The most conclusive validation of the metric presented in this paper would be to collect data from actual development projects. Since the VC metric presented in this paper is intended to give an estimate of the effort required to test a class, a possible experiment would be to apply the metric to a set of classes, predict the amount of effort required to test each one and then to have each class tested by a developer. The actual effort required to test each could be obtained and the accuracy of the prediction could be measured.
Since such experiments are difficult to control and even more difficult to have approved, we propose an alternative approach in which the number of test cases required to achieve a specified level of test coverage is used to estimate the total testing effort. For our experiment we used branch coverage[2] as our coverage criteria. The criteria chosen is irrelevant provided that it is recognized as a valid, and likely, technique that might be used by developers on an actual project.
One criteria for the level of test coverage that is important is that the testing technique should utilize the same level of information as VC. The value of VC presented here is the internal visibility because it considers attributes that are not visible external to the object. This estimate would approximate the amount of effort that would be devoted to testing the individual methods. This internal view corresponds more closely to a structural testing approach, such as branch testing, than to a specification-based approach. In the conclusion section we will consider the external visibility of an object that corresponds to specification-based testing.

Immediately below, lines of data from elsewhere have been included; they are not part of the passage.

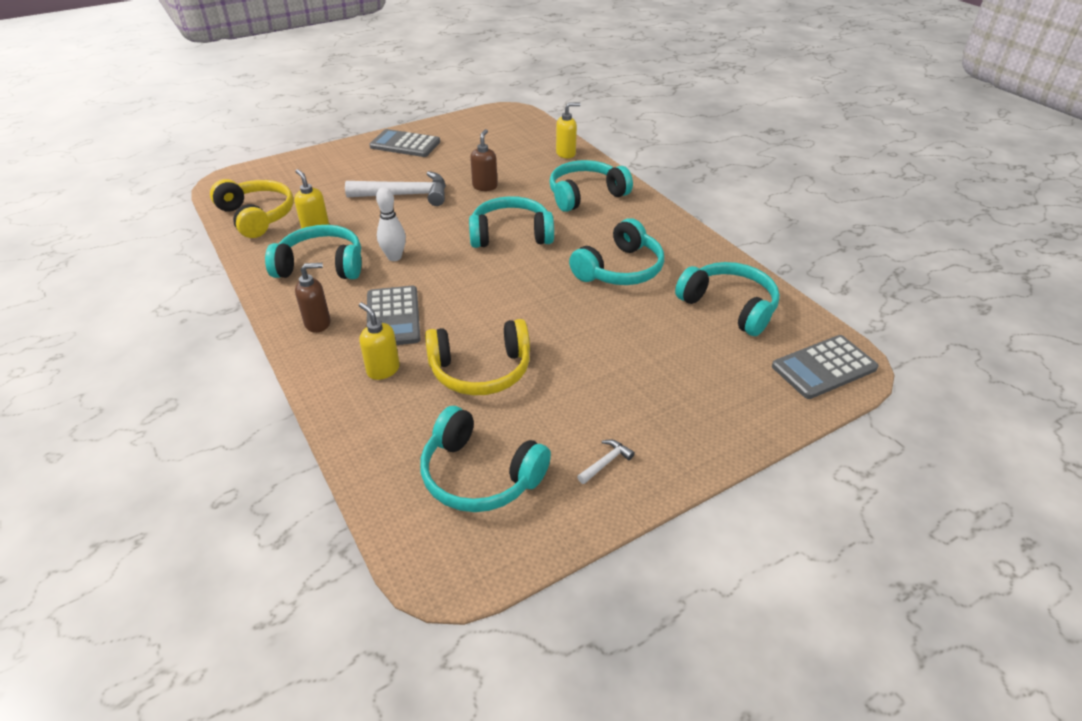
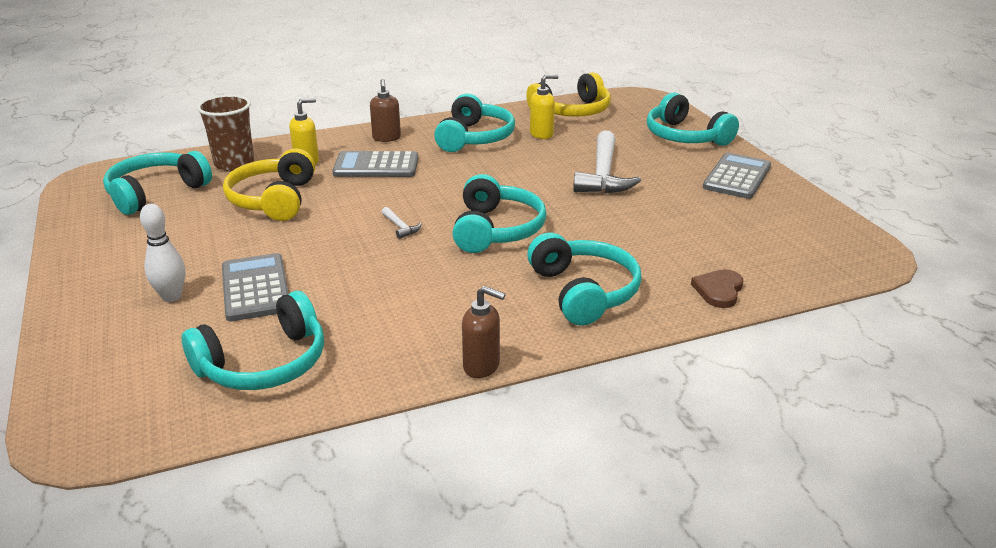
camera: 100 degrees right, 10 degrees down
(391, 430) = (234, 164): none -> brown cup
(394, 257) = (475, 168): white bowling pin -> white bowling pin (171, 296)
(485, 186) = (618, 221): brown soap dispenser -> brown soap dispenser (482, 366)
(566, 153) = (718, 290): yellow soap dispenser -> brown heart
(606, 462) = (113, 245): white hammer -> white hammer (400, 227)
(620, 269) = (389, 293): turquoise headphones -> turquoise headphones (685, 136)
(824, 367) = (98, 412): grey calculator -> grey calculator (255, 288)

For our experiment, we chose classes from several sources including locally written code and widely used libraries. The VC was calculated for each method and each class. Each modifier method was examined and the number of branch test cases needed to achieve 100% branch coverage of each method was calculated.
A non-parametric correlation statistic, Spearman's rho, was used to determine the amount of agreement between the number of test cases required to give 100% branch coverage and the internal visibility. This comparison resulted in a correlation of .35. The significance of the correlation was investigated using the student's t distribution due to the sample size. The correlation was found to be significant at the .1 confidence level.
Initial comparisons were less successful than the present one because they included both accessor and modifier methods. Accessor methods confound the VC metric in that there is more information flowing out than flowing in. Accessor methods are also very simple structurally and usually have only one path; therefore, the testing effort is negligible. For this experiment and those reported below, accessor methods were excluded from the calculation.
Several other experiments have been conducted to experimentally validate the metric.
The testability of a method is directly related to the complexity of its structure[14]. Using the original set of classes, we computed the cyclomatic complexity for each method. Once again there was statistically significant agreement between VC and the cyclomatic complexity.
: Example Solutions to a Design Problem
: Example Calculations for VC
In a previous study[1], a set of design problems was presented to a group of developers experienced in object-oriented design. Figure 2 presents one set of design solutions for a problem in tracking the idle time for a set of processors. The developers were asked to rank three solutions to each design problem. These rankings were then compared to the rankings computed using a complexity metric, Permitted Interactions. In a subsequent study another metric, intended for use even earlier in the development process, was compared to these expert rankings. In each case, statistically significant agreement was found.
: Preferences by experts, PC,PI and VC
For the testability metric, a similar comparison was made between the rankings by experts and the VC metric. Figure 3 shows the visibility calculations for the design alternatives. The results of the comparison are shown in table . The VC metric agreed with the expert rankings in 14 of the 17 cases. In two of the three cases for which there was disagreement, previous studies[1,12] had also shown some disagreement indicating that these examples may have alternatives that are too closely related.